» **Excerpted data**:
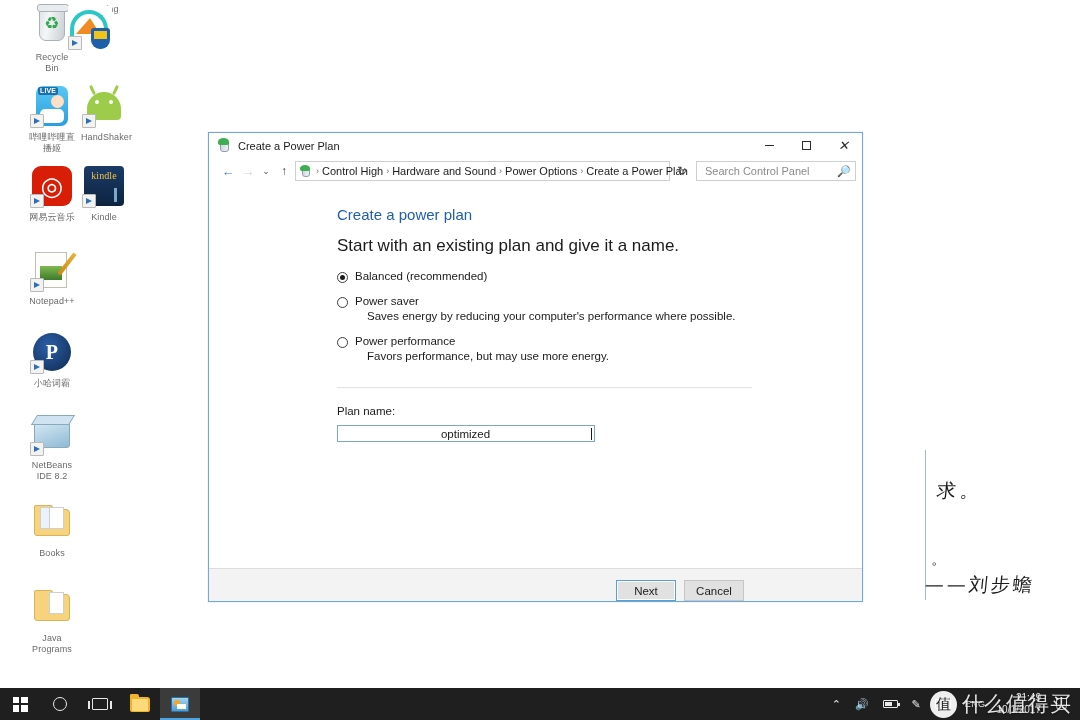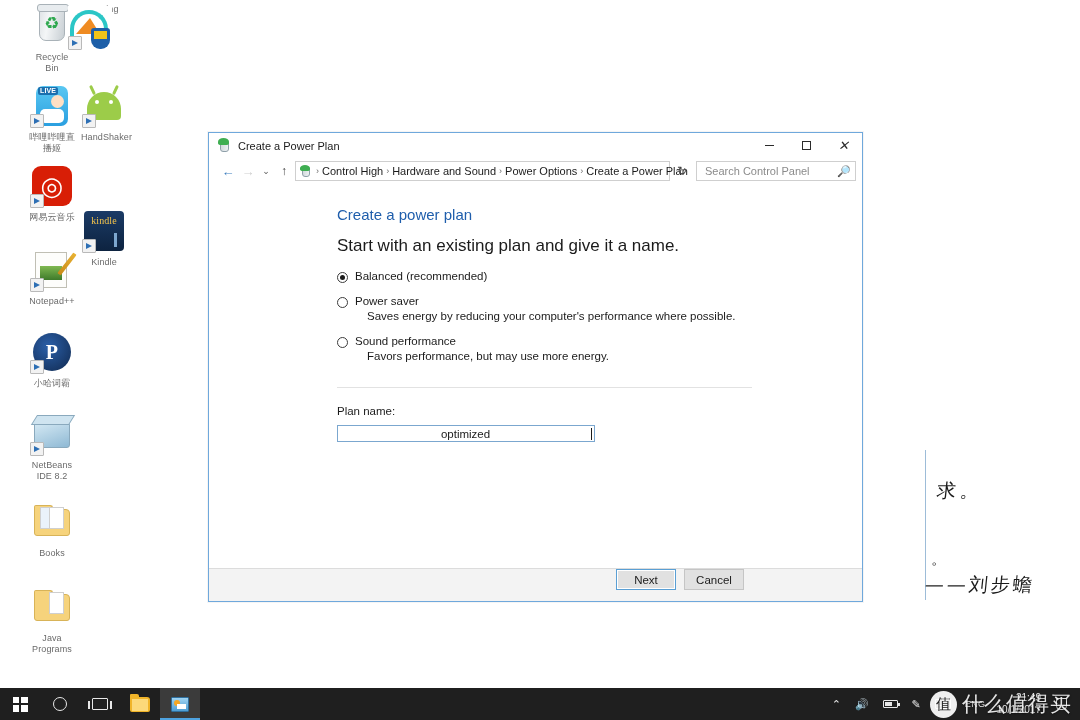--- a/index.html
+++ b/index.html
@@ -576,7 +576,7 @@
     <span class="icon-label">网易云音乐</span>
   </div>
 
-  <div class="icon-cell" style="left:52px; top:164px;margin-top:45px;">
+  <div class="icon-cell" style="left:52px; top:164px;">
     <div class="icon-art">
       <span class="art-kindle">
           <span class="kword">kindle</span>

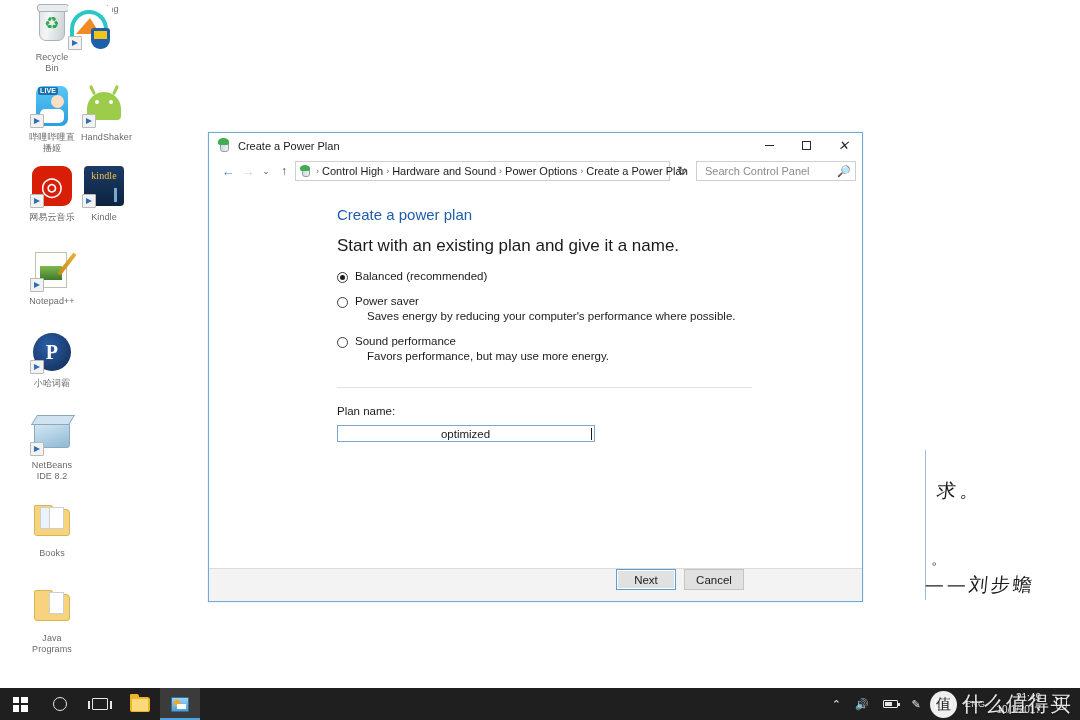--- a/index.html
+++ b/index.html
@@ -711,7 +711,7 @@
 
       <div class="opt">
         <span class="radio"></span>
-        <div class="opt-title">Sound performance</div>
+        <div class="opt-title">Power performance</div>
         <div class="opt-desc">Favors performance, but may use more energy.</div>
       </div>
 

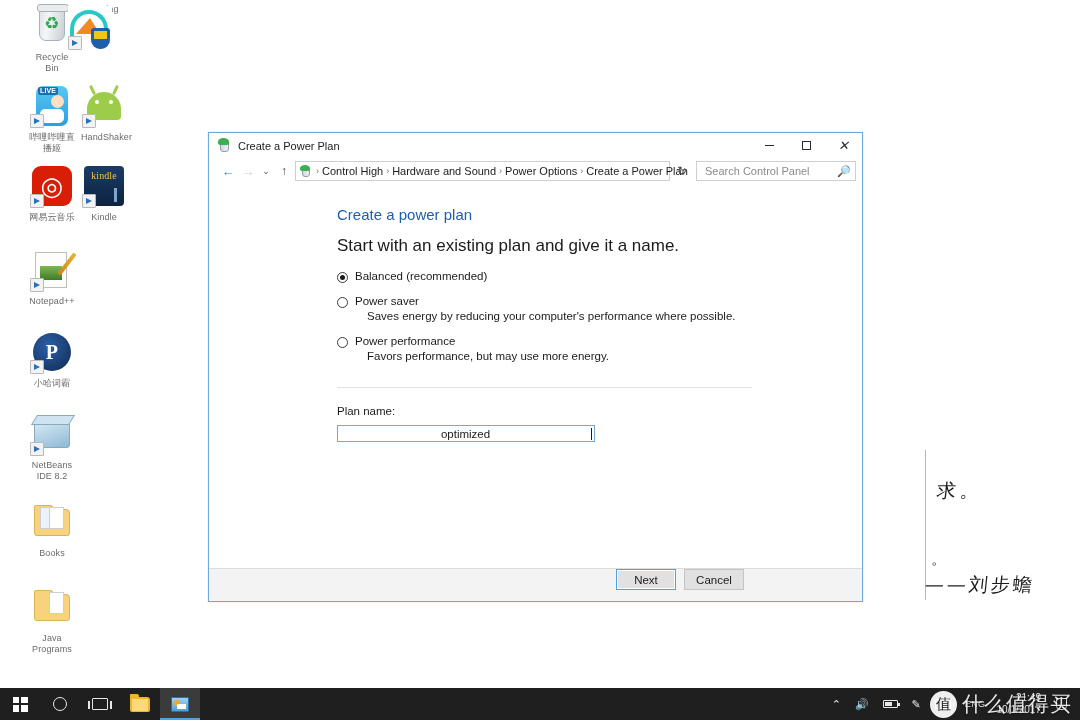--- a/index.html
+++ b/index.html
@@ -383,7 +383,7 @@
     height:33px; flex:none;
     border-top:1px solid #dcdcdc;
     background:#f3f3f3;
-    display:flex; align-items:flex-start; justify-content:flex-end;
+    display:flex; align-items:flex-end; justify-content:flex-end;
     padding-right:118px;
     gap:8px;
   }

» **Problem statement**: Take the lines above from the one holding "display:flex; align-items:flex-start; justify-content:flex-end;" to the last and output them exactly.

» **Response**:
-    display:flex; align-items:flex-start; justify-content:flex-end;
+    display:flex; align-items:flex-end; justify-content:flex-end;
     padding-right:118px;
     gap:8px;
   }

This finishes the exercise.